Ces écueils qui retardent l’éveil de la filière en Casamance
Inorganisation des producteurs, quasi inexistence d’équipements et de matériels, insuffisance de semences améliorées et adaptées, accès difficile au crédit, ouvrages hydro-agricoles non valorisés et/ou obsolètes …. Ainsi se présente le secteur de la riziculture en Casamance. Une filière qui, si elle est soutenue, peut valoir bien des points au pays notamment dans le cadre de la mise en œuvre du Plan Sénégal Emergent (PSE).
La ‘’vallée de Tenghory’’ dans la Commune du même nom polarise les villages de Tenghory et Djiwa ainsi qu’une partie de la ville de Bignona, le quartier Bassène en l’occurrence. Elle couvre une superficie de 120 hectares de terres cultivables affectées en aval par le sel et soumises à un déficit hydrique en amont.
C’est pour corriger ces disparités qu’une intervention du Projet d’Appui au Développement Rurale en Casamance (PADERCA) a permis, ensemble avec les bénéficiaires, d’établir un schéma d’aménagement hydro agricole de la vallée. Selon Abel Kader Coly, jadis ingénieur en charge des travaux, aujourd’hui coordonnateur du Paderca, la première campagne agricole consécutive à l’aménagement a permis d’obtenir une production agricole de 290,64 tonnes de riz avec un rendement moyen de 2 422 kg/hectare.
Par ailleurs, une action de lutte contre l’ensablement de la vallée a également été entreprise par le PADERCA à travers des actions de lutte anti érosive au niveau du bassin versant de cette vallée. Tout comme dans ‘’la vallée de Tenghory’’ (département de Bignona), nombreux sont les périmètres rizicoles qui, dans la région de Ziguinchor, ont fait l’objet d’un programme d’ancrage, d’aménagement confortatif et/ou complémentaire ainsi que d’aménagement nouveau par les Programmes et/ou Projets installés dans la région. A date, renseigne M. Coly, 14 OOO hectares de vallées aménagées sont disponibles dans les régions de Sédhiou et Ziguinchor. A l’évidence, l’impact sur la production devient réel. Celle-ci, qui était de 1,5 tonne, est passée à 2 voire 2, 5 tonnes. ‘’Les populations peuvent désormais, en certains endroits, se nourrir pendant 8 à 9 mois’’, souligne M. Coly.
Toutefois, la mise en valeur effective des vallées dans la région de Ziguinchor fait face à de nombreuses contraintes. En effet, les techniques et méthodes culturales utilisées dans la riziculture en Casamance n’ont pas évolué depuis la nuit des temps.
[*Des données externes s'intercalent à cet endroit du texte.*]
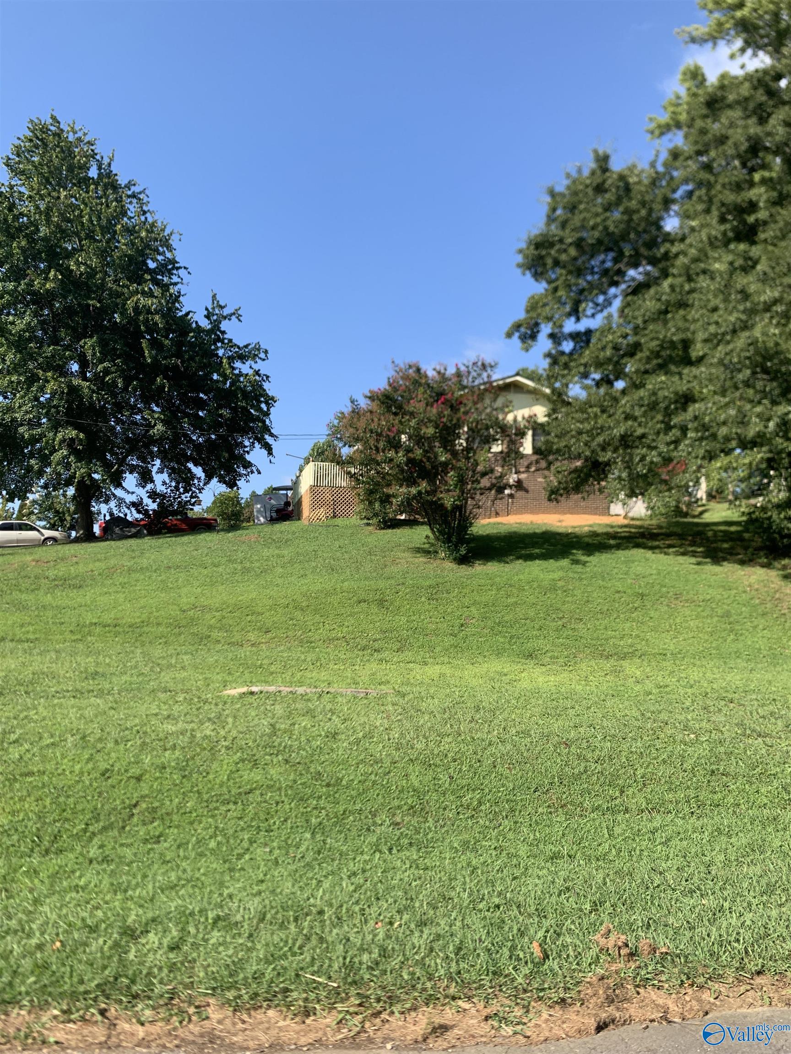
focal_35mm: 26
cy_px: 527
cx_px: 396
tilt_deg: +5.3
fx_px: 792
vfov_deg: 67.3
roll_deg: -0.8
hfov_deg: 53.1
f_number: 1.8
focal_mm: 4.25
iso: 25
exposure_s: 1/1220
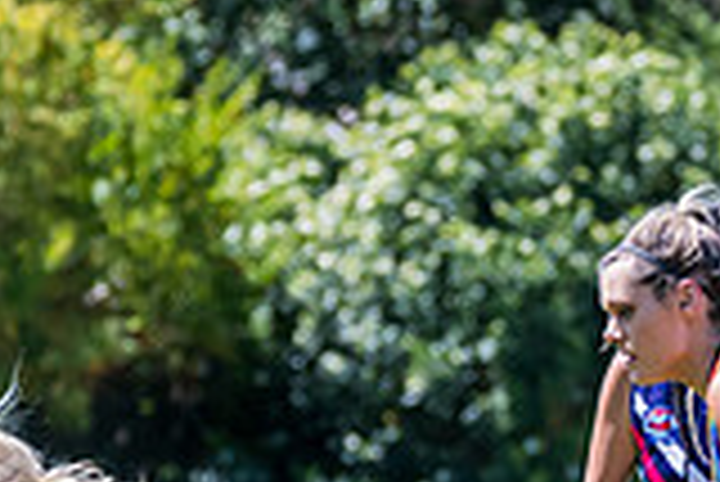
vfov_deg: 1.3
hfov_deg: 1.9
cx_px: 391
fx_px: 21519
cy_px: 796
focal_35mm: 1075
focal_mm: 280
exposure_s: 1/1600
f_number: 6.3
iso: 800
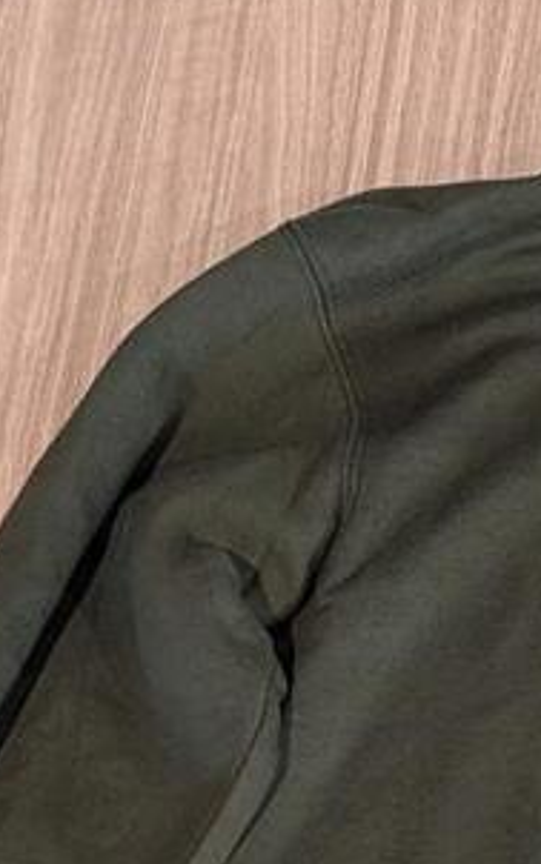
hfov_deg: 11.0
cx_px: 953
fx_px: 2640
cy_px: 717
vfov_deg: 18.4
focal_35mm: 112
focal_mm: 6.9
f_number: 1.68
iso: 378
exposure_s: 1/40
Pis, la consolidation et la valorisation ainsi que la maintenance des nombreuses vallées et plateaux que compte la région demeurent un casse-tête des Programmes et Projets. Ailleurs, c’est l’insuffisance de semences améliorées et adaptées, l’accès au crédit agricole, l’inexistence d’équipements et matériels agricoles qui sont décriés. Il se trouve également que les ouvrages hydro-agricoles, ceux d’Affigniam et de Guidel notamment, conçus pour booster la production rizicole, n’existent que de nom. Que dire de la recherche-développement qui, véritablement, bat de l’aile….
Le remembrement en question
S’y ajoute la parcellisation en outrance des rizières qui ne permettent pas aux tracteurs et autres engins agricoles de labourer sans contraintes. ‘’Les parcelles telles que conçues ne sont pas adaptées à la mécanisation. Il faut aller dans le sens de leur remembrement. Pour cela, il faut informer, sensibiliser les paysans sur les enjeux et les innovations liées à la mécanisation de l’agriculture’’, estime le Coordonnateur du PADERCA.
‘’ Les mentalités ont changé. Ils (les paysans) vont accepter de remembrer leurs parcelles lorsqu’ils verront l’intérêt. Pour l’heure, ils ne sont pas rassurés. Ils jouent la carte de la prudence. C’est pourquoi ils semblent hostiles à toute autre méthode et technique culturale nouvelle. Cependant, le jour où ils auront accès au matériel agricole moderne, ils le feront’’, soutient pour sa part Ibrahima Badiane, le chef de service départemental du Développement Rural de Ziguinchor. Aux yeux de ce dernier, le remembrement, qui est simplement un redimensionnement des petites parcelles de riz en une grande parcelle d’un seul tenant, permet d’emblaver plus et de produire mieux. Le paysan, de l’avis de M. Badiane, a l’avantage d’utiliser le matériel agricole et du coup, intensifier sa production.